=== Task instructions ===
Turn the lines in all the items below into a single numbered list, leaving out any blank lines.

(Source data)
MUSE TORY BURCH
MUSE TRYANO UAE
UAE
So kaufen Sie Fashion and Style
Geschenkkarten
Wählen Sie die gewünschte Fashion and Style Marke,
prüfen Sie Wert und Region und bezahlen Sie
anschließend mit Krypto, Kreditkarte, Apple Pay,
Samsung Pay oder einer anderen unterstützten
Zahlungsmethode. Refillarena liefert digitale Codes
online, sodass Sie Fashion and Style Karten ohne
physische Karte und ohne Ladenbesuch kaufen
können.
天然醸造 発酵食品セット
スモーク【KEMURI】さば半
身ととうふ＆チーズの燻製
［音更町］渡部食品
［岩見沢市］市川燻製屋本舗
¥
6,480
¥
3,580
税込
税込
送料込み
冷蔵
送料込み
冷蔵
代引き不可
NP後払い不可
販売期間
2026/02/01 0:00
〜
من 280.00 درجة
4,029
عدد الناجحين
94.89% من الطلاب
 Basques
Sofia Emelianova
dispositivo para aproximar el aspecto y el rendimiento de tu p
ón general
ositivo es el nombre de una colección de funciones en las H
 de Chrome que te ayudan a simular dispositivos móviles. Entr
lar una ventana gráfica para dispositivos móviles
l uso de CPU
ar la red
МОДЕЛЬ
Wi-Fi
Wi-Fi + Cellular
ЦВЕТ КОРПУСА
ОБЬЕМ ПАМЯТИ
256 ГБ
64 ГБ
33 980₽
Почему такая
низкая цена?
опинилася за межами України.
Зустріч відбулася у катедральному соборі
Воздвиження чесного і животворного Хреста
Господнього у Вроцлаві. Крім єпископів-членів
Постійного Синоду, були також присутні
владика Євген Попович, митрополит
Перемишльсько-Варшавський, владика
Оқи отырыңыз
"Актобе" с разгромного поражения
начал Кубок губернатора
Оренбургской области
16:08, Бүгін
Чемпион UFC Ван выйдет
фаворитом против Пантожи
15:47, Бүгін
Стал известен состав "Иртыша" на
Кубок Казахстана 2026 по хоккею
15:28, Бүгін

=== Output of the exercise ===
1. MUSE TORY BURCH
2. MUSE TRYANO UAE
3. UAE
4. So kaufen Sie Fashion and Style
5. Geschenkkarten
6. Wählen Sie die gewünschte Fashion and Style Marke,
7. prüfen Sie Wert und Region und bezahlen Sie
8. anschließend mit Krypto, Kreditkarte, Apple Pay,
9. Samsung Pay oder einer anderen unterstützten
10. Zahlungsmethode. Refillarena liefert digitale Codes
11. online, sodass Sie Fashion and Style Karten ohne
12. physische Karte und ohne Ladenbesuch kaufen
13. können.
14. 天然醸造 発酵食品セット
15. スモーク【KEMURI】さば半
16. 身ととうふ＆チーズの燻製
17. ［音更町］渡部食品
18. ［岩見沢市］市川燻製屋本舗
19. ¥
20. 6,480
21. ¥
22. 3,580
23. 税込
24. 税込
25. 送料込み
26. 冷蔵
27. 送料込み
28. 冷蔵
29. 代引き不可
30. NP後払い不可
31. 販売期間
32. 2026/02/01 0:00
33. 〜
34. من 280.00 درجة
35. 4,029
36. عدد الناجحين
37. 94.89% من الطلاب
38.  Basques
39. Sofia Emelianova
40. dispositivo para aproximar el aspecto y el rendimiento de tu p
41. ón general
42. ositivo es el nombre de una colección de funciones en las H
43.  de Chrome que te ayudan a simular dispositivos móviles. Entr
44. lar una ventana gráfica para dispositivos móviles
45. l uso de CPU
46. ar la red
47. МОДЕЛЬ
48. Wi-Fi
49. Wi-Fi + Cellular
50. ЦВЕТ КОРПУСА
51. ОБЬЕМ ПАМЯТИ
52. 256 ГБ
53. 64 ГБ
54. 33 980₽
55. Почему такая
56. низкая цена?
57. опинилася за межами України.
58. Зустріч відбулася у катедральному соборі
59. Воздвиження чесного і животворного Хреста
60. Господнього у Вроцлаві. Крім єпископів-членів
61. Постійного Синоду, були також присутні
62. владика Євген Попович, митрополит
63. Перемишльсько-Варшавський, владика
64. Оқи отырыңыз
65. "Актобе" с разгромного поражения
66. начал Кубок губернатора
67. Оренбургской области
68. 16:08, Бүгін
69. Чемпион UFC Ван выйдет
70. фаворитом против Пантожи
71. 15:47, Бүгін
72. Стал известен состав "Иртыша" на
73. Кубок Казахстана 2026 по хоккею
74. 15:28, Бүгін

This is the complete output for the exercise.